Latin America and Lithium Politics
Latin America is central to lithium politics.
Countries such as Chile, Argentina and Bolivia are often discussed in relation to lithium resources. Lithium is essential for many battery technologies, making it strategically important for electric vehicles and energy storage.
But lithium politics is complex.
Countries want investment, but they also want sovereignty over resources. They want exports, but they also want domestic value addition. They want environmental protection, but extraction can affect water, land and communities. They want foreign partners, but they do not want dependency.
This is why lithium is not merely a commodity.
It is a national development question.
How countries manage lithium will determine whether they become raw material suppliers or participants in the battery economy.
India’s Critical Mineral Challenge
India’s critical mineral challenge is serious.
India wants to become a manufacturing power. It wants electric mobility, renewable energy, battery storage, electronics manufacturing, semiconductor capacity, defence modernisation and strategic autonomy. All of this requires critical minerals.
But India does not yet control enough of the critical mineral chain.
It has some domestic mineral potential, but exploration and extraction are still developing. It imports many key minerals and processed inputs. Its processing and refining capacity is limited in several strategic areas. Its recycling ecosystem is still emerging.
This is why India launched the National Critical Mineral Mission in 2025. The government described the mission as a blueprint to secure domestic and global supply chains of critical minerals, with goals including 1,000 patents by 2030, seven Centres of Excellence and a ₹1,500 crore incentive scheme to boost recycling capacity.
This is a necessary step.
But the challenge is much larger than one mission.
India must explore, mine, process, refine, recycle, stockpile and secure overseas assets. It must work with resource-rich countries. It must build private-sector capability. It must reduce import dependence in strategic minerals. It must create mineral processing parks. It must connect mineral policy with EVs, batteries, defence, electronics and renewable energy.
Critical mineral security must become a whole-of-economy strategy.
India’s National Critical Mineral Mission
The National Critical Mineral Mission is India’s most important policy response to the mineral security challenge.

:: Dataset excerpt ::
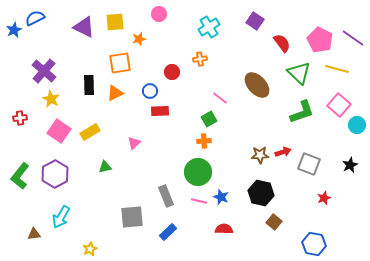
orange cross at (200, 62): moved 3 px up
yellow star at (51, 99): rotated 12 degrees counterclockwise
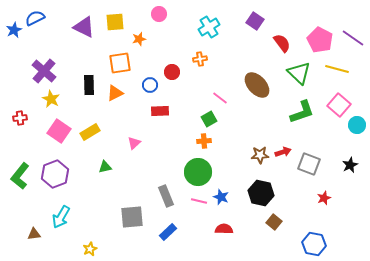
blue circle at (150, 91): moved 6 px up
purple hexagon at (55, 174): rotated 8 degrees clockwise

:: Stated exercise ::
Can you return, word for word, the stretch of the critical minerals passage from "India wants to" through "critical mineral chain."?

:: Problem solution ::
India wants to become a manufacturing power. It wants electric mobility, renewable energy, battery storage, electronics manufacturing, semiconductor capacity, defence modernisation and strategic autonomy. All of this requires critical minerals.
But India does not yet control enough of the critical mineral chain.